Another warning [.pdf] comes from a formidable trio of security researchers in their submission to the Digital Democracy Commission:
In our view, the adoption of online voting technology would present extremely grave challenges to the integrity of UK elections, and risk disadvantaging significant sections of the population, which would present a real danger of undermining public confidence in democracy rather than strengthening it as the Commission rightly seeks to do.

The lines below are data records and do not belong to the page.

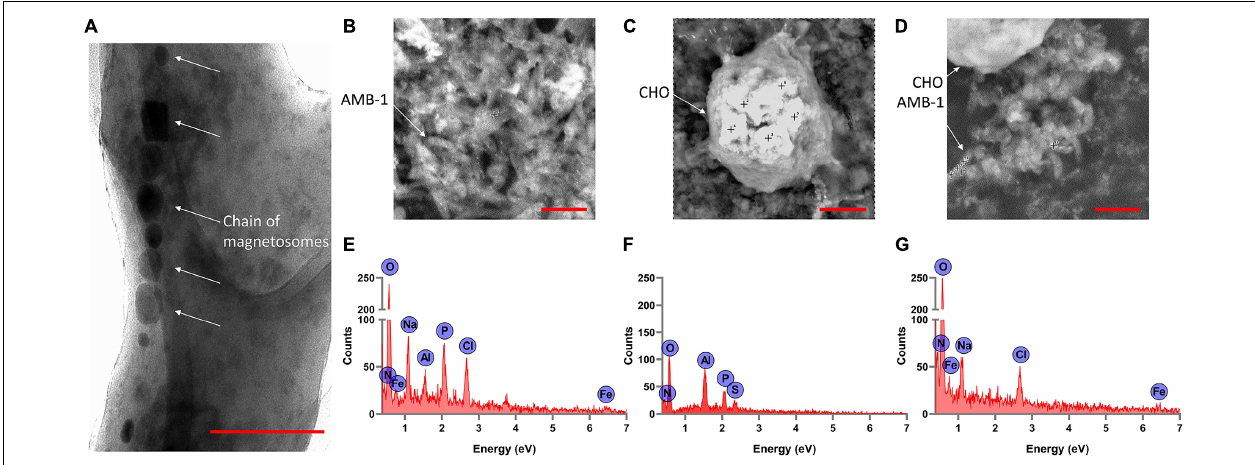
FIGURE 3 | Characterization of individual AMB-1 cells and AMB-1/CHO cell interactions using TEM and SEM. (A) TEM analysis of AMB-1 shows the presence of the chain of magnetosomes, as pointed out by the white arrows (scale bar = 0.1 µ m for A); SEM images of (B) AMB-1 control, (C) CHO control, and (D) AMB-1 with CHO cells [scale bar = 2 µ m for panels (B,D) and 3 µ m for panel (C) ] (the “+” sign on the SEM images shows the spots at which EDAX spot analysis is performed); EDAX analysis of (E) AMB-1 control, (F) CHO control, and (G) AMB-1 with CHO cells (signal from carbon has been removed to make the low-intensity peaks more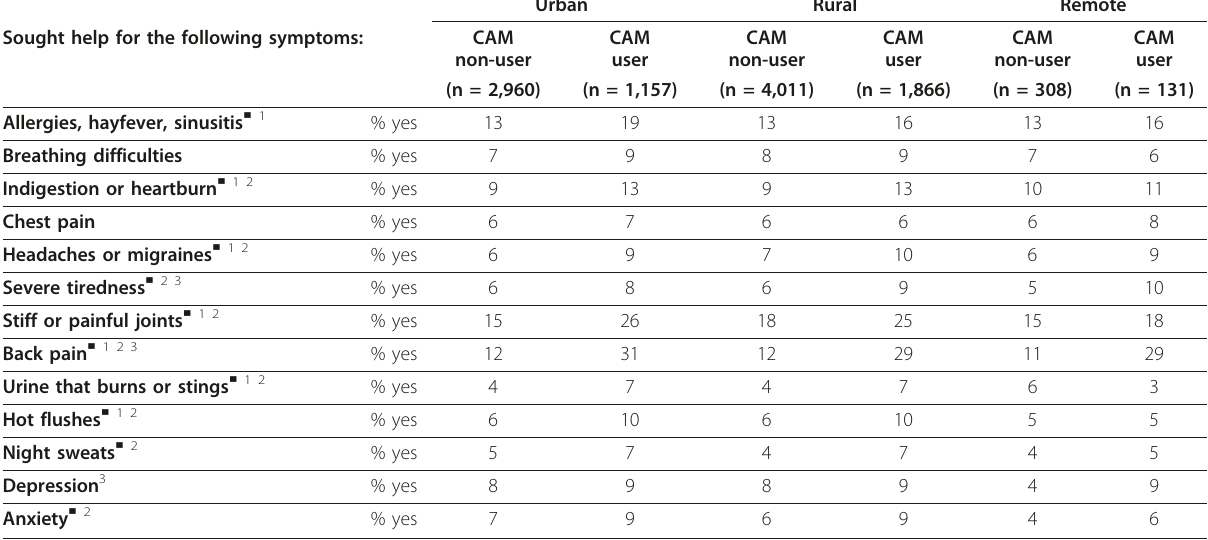
Table 3 Sought help for symptoms by CAM user status (consulted with a CAM practitioner or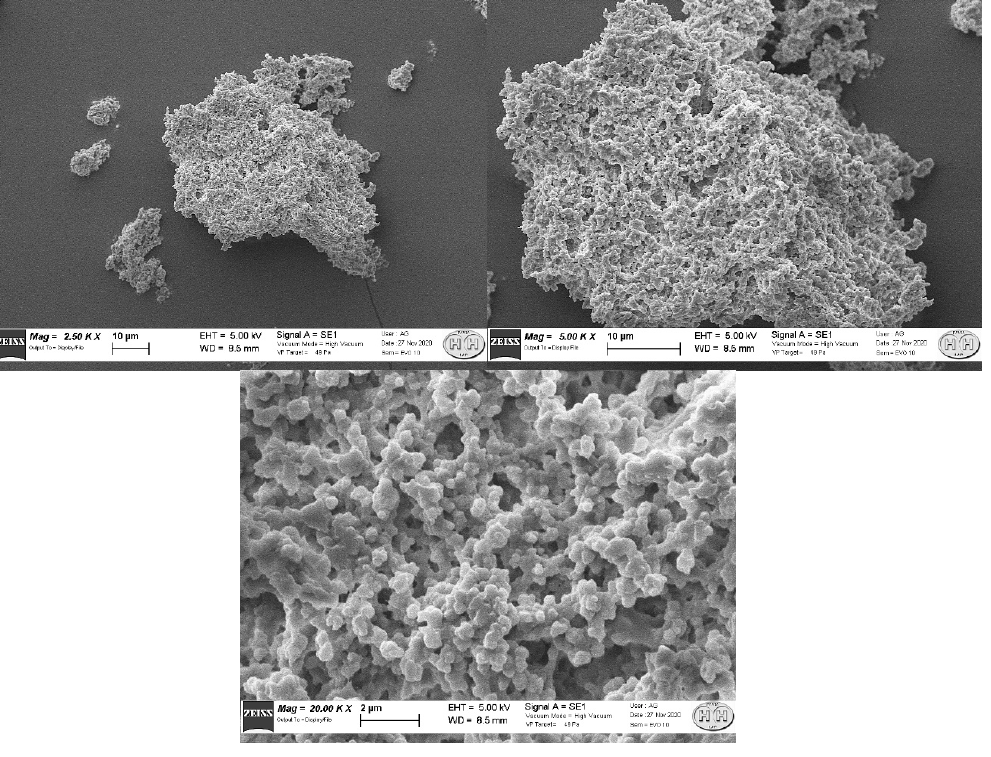
Figure 3. Successive enlargements of the first type of MAA structure (2.50 K ×, 10.00 K ×, 25.00 K ×).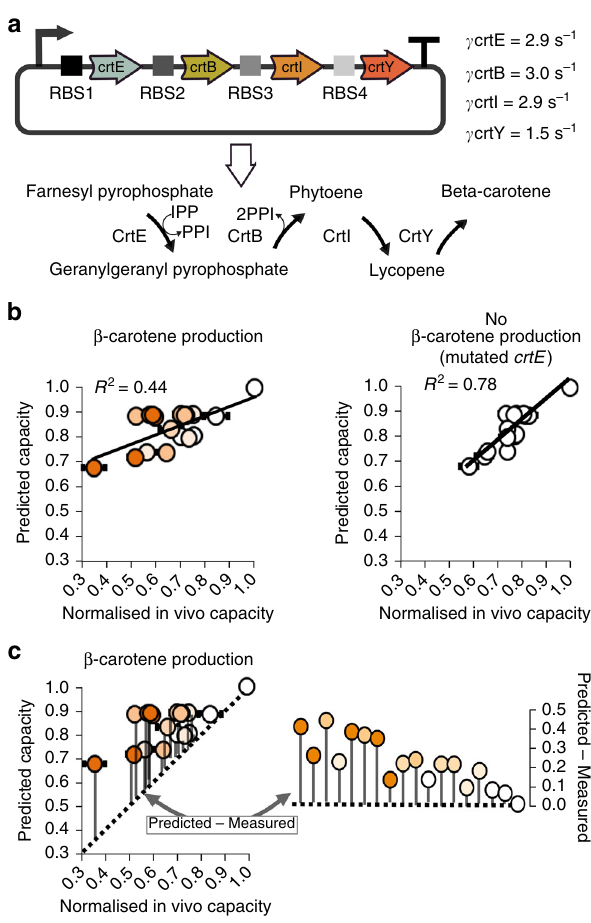
Fig. 4 Predicting the burden of operon designs for the beta-carotene biosynthesis pathway. a Diagram of the beta-carotene pathway and the γ - values for the four enzyme-encoding sequences as measured by the cell lysate capacity assay (see Supplementary Fig. 7). The operon is designed with partially randomised RBS sequences and one of three promoters: BBa_J23113 (weak), BBa_J23106 (medium), or BBa_J23100 (strong). b Model-predicted burden of each operon design compared to the measured in vivo capacity of E. coli expressing the operons with or without an inactivating mutation in the crtE gene (prediction method described in Supplementary Fig. 8). The orange intensity in each circle represents the measured beta-carotene level for each strain (see Supplementary Fig. 9). Error bars show standard error of three independent repeats. c Model- predicted burden of each operon design compared to the measured in vivo capacity of E. coli expressing the active pathway (same data as b , non- mutated pathway on left). The diagonal dot line represents equality between predicted and measured normalised in vivo capacity. Grey bars indicate the difference between the predicted and measured normalised in vivo capacity of the 17 operons. Right plot compares the relative differences between predicted and measured normalised capacity for the 17 operons and the strain-only control. Operons are ranked from low to high-in vivo capacity values. Values are normalised to the capacity obtained with capacity monitor plasmid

Finally, people who oppose the use of new technology for well-established activities are sometimes accused of being Luddites and of letting their ignorance stand in the way of perfectly acceptable change. In the case of e-voting, we believe that the more familiar people are with the technology, the more they understand the very substantial risks that it poses to the democratic process. It is ignorance that leads people to suppose that e-voting is risk-free and desirable; and it is technical experts such as us (and our colleagues whose carefully-argued papers we have cited) who are cautioning against embracing e-voting for the foreseeable future.